● Texte
'''
Analyse / La révolution passéiste
Manifestation du 5 décembre à Paris contre la réforme des retraites. © Jeanne Menjoulet via Flickr - CC BY 2.0
Pour qui a les yeux et les oreilles tournés vers la France, la litanie des plaintes qui paralyse le pays laisse plus que perplexe. Que veulent les manifestants qui pour la plupart s’auto-proclament révolutionnaires? Stopper toute réforme, s’accrocher à un passé idéalisé. Des flambées de révolte, il y en eu tant dans l’histoire. Portées par un projet, pervers ou fou ou prometteur, de toutes sortes. 1789? La course vers les Lumières, jusque dans les dérapages cruels. L’appel ouvrier des années 30? Il en resté les vacances pour tous. Les mobilisations communistes de l’après-guerre? On rêvait du socialisme façon Staline. Terrible, mais ambitieux. Mai 68? «Rasez les Alpes qu’on voie la mer»: c’était au moins poétique. A chaque fois on se bougeait avec la promesse, utopique ou non, d’un avenir meilleur. Là, non, il est demandé en fait de revenir en arrière.
On a beau écouter ces discours qui tournent en boucle à propos des retraites, de l’abominable macronisme, on n’y trouve aucune vision cohérente et plausible. Les uns s’accrochent à leurs «régimes spéciaux» de retraites, les autres rejettent les nouveaux modes de calcul encore flous, à peu près tous refusent de repousser l’âge de la sortie. Chacun, c’est d’ailleurs compréhensible, se fixe sur les informations compliquées que distille un gouvernement en plein désarroi et sur ce que l’on entrevoit de son propre sort. Paradoxe: selon les sondages, une majorité des Français estime que le système actuel est condamné à terme, mais toute tentative de le modifier est refusée par avance. Que l’on soit d’ccord ou pas avec telle ou telle proposition, c’est légitime, c’est la démocratie, mais le frisson collectif actuel ne s’embarrasse d’aucune considération rationnelle, il part des tripes. Retrait du projet! Démission! Ah! oui, et après?
Toutes ces inquiétudes s’appuient sur le sentiment qu’autrefois, tout était bien mieux. Avant Macron, avant Hollande, avant Sarkozy, avant la mondialisation, avant l’Europe. Il y aurait eu en France un âge d’or social qui a été massacré. Des évolutions fâcheuses sont avérées. A commencer par la montée du chômage ces dernières décennies, par le dépérissement des territoires éloignés des villes. Mais il est faux d’affirmer que le niveau de vie a baissé, il a stagné depuis 2008 après avoir sensiblement progressé, mais s’installer dans la certitude que l’on vit beaucoup moins bien aujourd’hui qu’hier, c’est se mentir.
'''
● Tâches à faire
1. D'après les sondages cités dans l'analyse sur la réforme des retraites, que pense une majorité des Français du système actuel ?
2. Poursuivez l'analyse sur la réforme des retraites à partir de sa dernière phrase.
Les lignes n'ont aucun rôle dans ce travail.

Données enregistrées
'''
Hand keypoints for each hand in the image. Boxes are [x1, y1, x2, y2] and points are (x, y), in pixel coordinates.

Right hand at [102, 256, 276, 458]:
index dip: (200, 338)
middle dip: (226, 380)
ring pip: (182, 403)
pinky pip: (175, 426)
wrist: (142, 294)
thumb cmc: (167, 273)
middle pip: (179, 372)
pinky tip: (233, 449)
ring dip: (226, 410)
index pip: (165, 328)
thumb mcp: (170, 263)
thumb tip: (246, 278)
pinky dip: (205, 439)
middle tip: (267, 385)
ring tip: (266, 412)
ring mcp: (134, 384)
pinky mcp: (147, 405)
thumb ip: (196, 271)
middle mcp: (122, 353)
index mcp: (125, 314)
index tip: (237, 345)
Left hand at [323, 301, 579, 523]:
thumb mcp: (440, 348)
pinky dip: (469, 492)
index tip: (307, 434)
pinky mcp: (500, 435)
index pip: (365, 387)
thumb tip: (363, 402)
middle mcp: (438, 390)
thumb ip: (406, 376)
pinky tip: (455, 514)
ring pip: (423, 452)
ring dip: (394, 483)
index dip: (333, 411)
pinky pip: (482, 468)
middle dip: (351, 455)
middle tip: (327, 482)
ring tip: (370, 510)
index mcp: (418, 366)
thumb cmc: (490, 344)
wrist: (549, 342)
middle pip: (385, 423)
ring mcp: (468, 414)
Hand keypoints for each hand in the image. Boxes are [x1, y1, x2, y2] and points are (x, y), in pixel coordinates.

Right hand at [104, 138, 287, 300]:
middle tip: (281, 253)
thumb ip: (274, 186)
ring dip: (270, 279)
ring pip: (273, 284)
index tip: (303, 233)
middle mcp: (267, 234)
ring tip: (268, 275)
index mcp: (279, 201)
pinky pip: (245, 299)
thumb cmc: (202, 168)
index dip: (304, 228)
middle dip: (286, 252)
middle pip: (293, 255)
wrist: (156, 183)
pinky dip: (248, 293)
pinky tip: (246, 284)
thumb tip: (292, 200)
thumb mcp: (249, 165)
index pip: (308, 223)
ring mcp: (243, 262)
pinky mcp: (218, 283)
'''
● Réponses
1. Qu'il est condamné à terme.

2.
Nostalgie des années soixante? Parlons-en. L’espérance de vie moyenne était de 70 ans, plus de 82 ans maintenant. On mourait beaucoup de maladies vaincues par la suite. Depuis cette époque, le temps de travail a baissé grosso modo de 25 %. Frigos, téléviseurs et autres objets domestiques étaient trois fois plus cher. Téléphoner à ses proches était toute une histoire. L’automobile était un encore un luxe. Les voyages à l’étranger peu accessibles pour les gens modestes. Les déplacements en train à l’intérieur du pays beaucoup plus longs. Bien sûr, depuis lors, trop de petites lignes ont été fermées, mais de là à peindre ce passé en rose… A noter aussi que les femmes, dans ce temps-là, n’avaient guère leur mot à dire en politique alors que le gouvernement est aujourd’hui paritaire. A noter enfin que l’on se fichait comme d’une guigne des questions environnementales.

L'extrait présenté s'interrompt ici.